§ **Assignment 1**
In the book review, swap "masterpiece" for "classic" and give the part starting with "Published 1977, Putnam" and going on through "of the battle.".

§ **Provided passage**
■ ■ ■ ■ ■
Published 1977, Putnam Publishing Group



(Originally reviewed in The Roundtable Forum, issue #2009-45)


First off, it’s necessary to point out that this is not Gordon Prange’s renowned Miracle at Midway that was published in 1982 and which became the number one best seller of all BOM books.  Somehow, Prange was either unaware of that title on an earlier work, or he deliberately purloined it because he thought nothing else would do for the Midway masterpiece that he had in mind.  In either case, Mercer’s book was first with a title that would become an iconic symbolism of the battle.


The book runs 160 pages and includes a collection of familiar photos.  Mercer is said to have been an intelligence officer during WW2, who became a prolific writer and publishing house editor in his postwar career.  His brief biography on the book’s jacket doesn’t say if he was in Army or Navy intel; my guess would be Army since he gets shipboard terminology wrong in a few places.


The book is a very easy read, which explains why some booksellers list it among juvenile literature.  As for its historical quality, there isn’t much a 160-page book on the BOM written over 30 years ago is going to reveal to us today, but it does have a few attractions.  The first half of the book is a good synopsis of Pearl Harbor and Coral Sea plus the runup to the war; topics not always covered very well in other BOM works.  Then, it seems that Mercer’s research made him privy to a few interesting tidbits of insight that I haven’t seen before.  He mentions VMF-221 pilots on Midway calling their old F4F-3s “Wilbur Wrights” instead of Wildcats, and he talks about the Enterprise pilots’ habit of never shaving before going into battle, saving that as a ritual carried out only after victory.  The meticulously groomed Spruance reportedly joined his pilots in that tradition on the morning of June 4th.


Mercer also comes up with an insightful analysis of the precarious position Fletcher and Spruance found themselves when preparing their task forces for battle.  He says that, mindful of the need to preserve their carriers more than Midway itself, the two admirals faced a three-horned dilemma.  They’d be publicly castigated if the atoll fell at the expense of saving their ships.  On the other hand, if Midway is saved but the carriers are lost, they’d have violated CINCPAC’s principle that the carriers were more important.  And worse, if the enemy took Midway and sunk our carriers in the process, their names would go down in infamy as the commanders who lost everything in the most vital battle of the Pacific war.
■ ■ ■ ■ ■
§ **Dataset content**
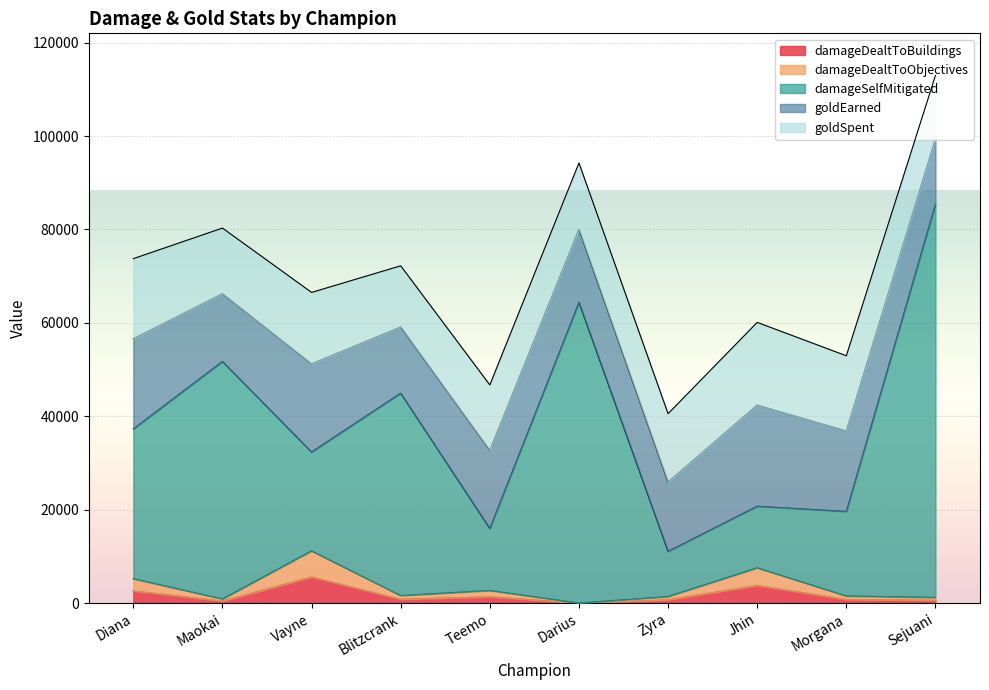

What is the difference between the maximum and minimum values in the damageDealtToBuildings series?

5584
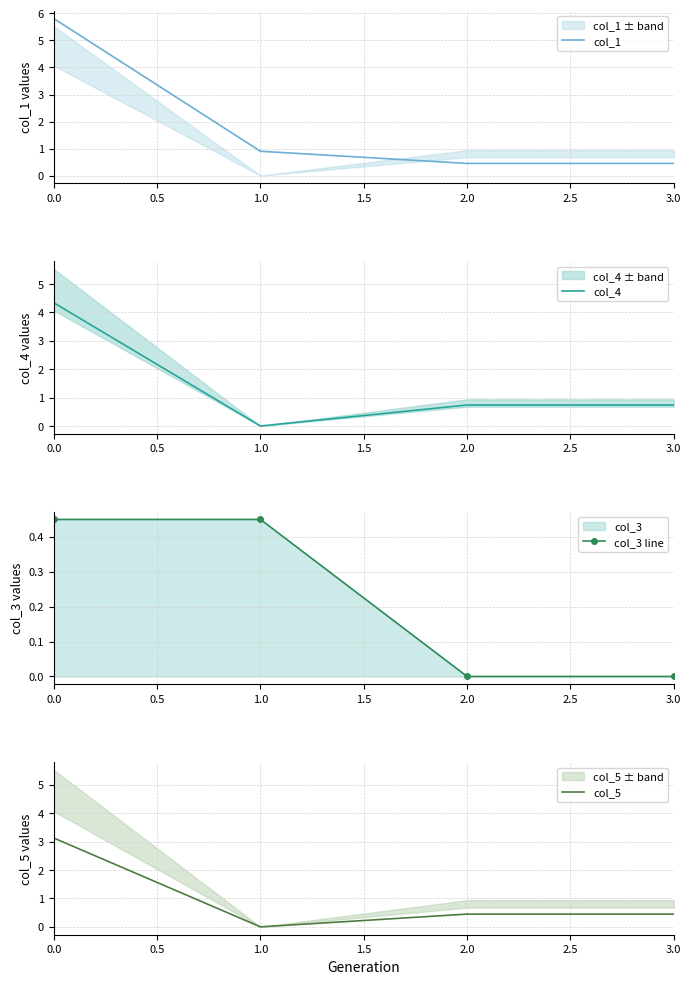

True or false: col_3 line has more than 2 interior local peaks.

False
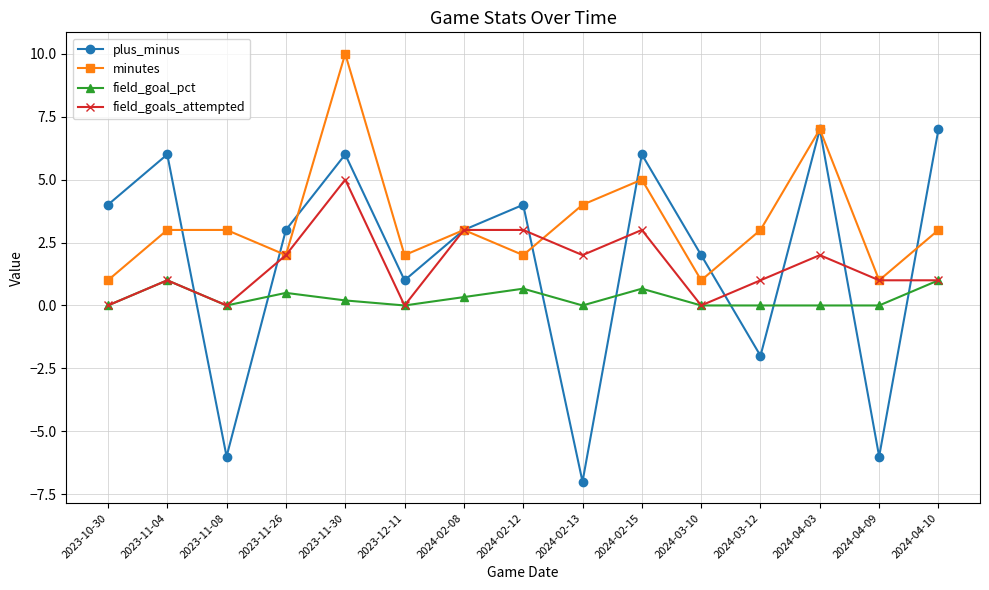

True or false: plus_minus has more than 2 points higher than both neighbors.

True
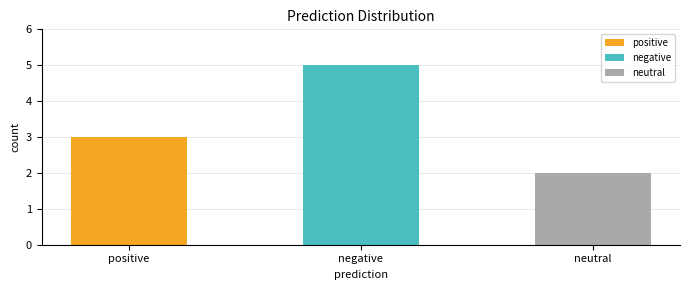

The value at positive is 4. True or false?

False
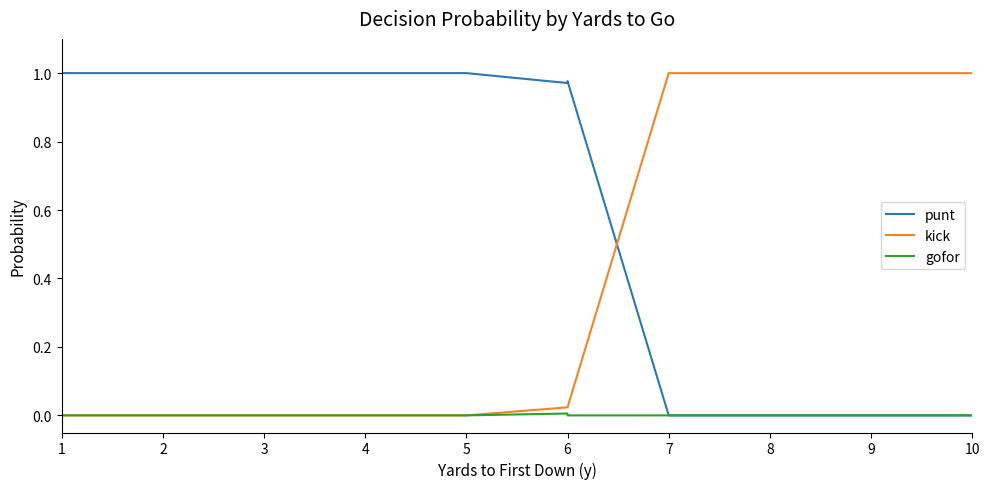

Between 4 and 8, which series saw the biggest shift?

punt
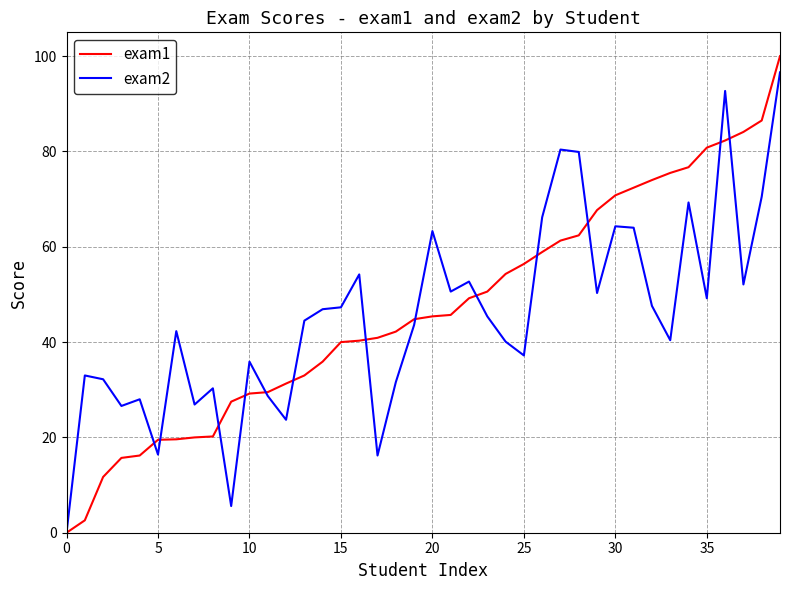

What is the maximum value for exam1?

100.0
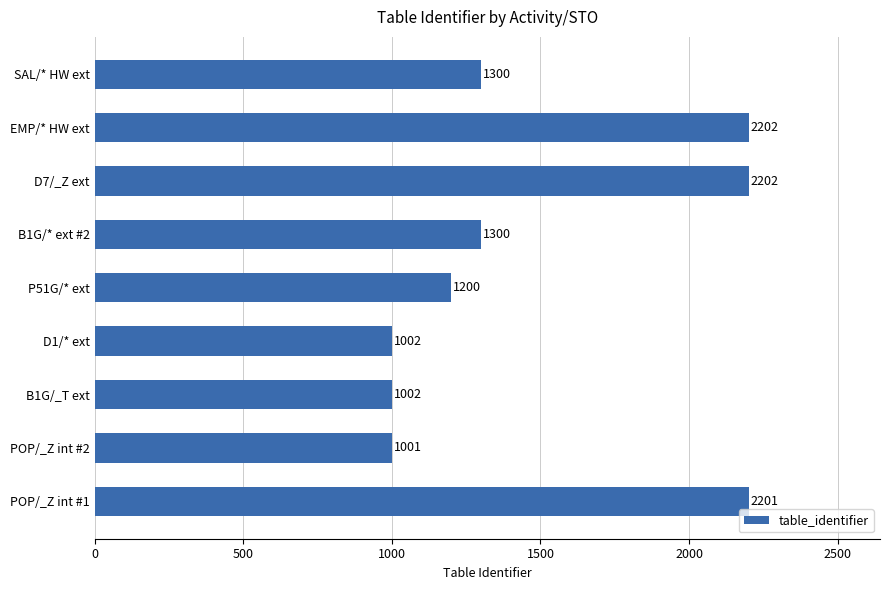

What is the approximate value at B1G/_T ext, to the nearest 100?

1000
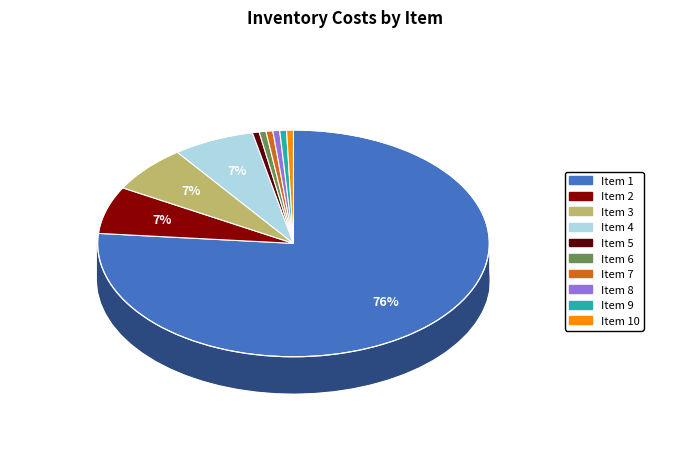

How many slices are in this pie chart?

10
■ ■ ■ ■ ■
§ **Assignment 2**
Put each line of the listing after the book review into a Markdown table with the columns Row and Line, numbering the rows and skipping blank lines. Leave the pictures out.

§ **Written reply 1**
Published 1977, Putnam Publishing Group



(Originally reviewed in The Roundtable Forum, issue #2009-45)


First off, it’s necessary to point out that this is not Gordon Prange’s renowned Miracle at Midway that was published in 1982 and which became the number one best seller of all BOM books.  Somehow, Prange was either unaware of that title on an earlier work, or he deliberately purloined it because he thought nothing else would do for the Midway classic that he had in mind.  In either case, Mercer’s book was first with a title that would become an iconic symbolism of the battle.

§ **Written reply 2**
| Row | Line |
|---|---|
| 1 | What is the difference between the maximum and minimum values in the damageDealtToBuildings series? |
| 2 | 5584 |
| 3 | True or false: col_3 line has more than 2 interior local peaks. |
| 4 | False |
| 5 | True or false: plus_minus has more than 2 points higher than both neighbors. |
| 6 | True |
| 7 | The value at positive is 4. True or false? |
| 8 | False |
| 9 | Between 4 and 8, which series saw the biggest shift? |
| 10 | punt |
| 11 | What is the maximum value for exam1? |
| 12 | 100.0 |
| 13 | What is the approximate value at B1G/_T ext, to the nearest 100? |
| 14 | 1000 |
| 15 | How many slices are in this pie chart? |
| 16 | 10 |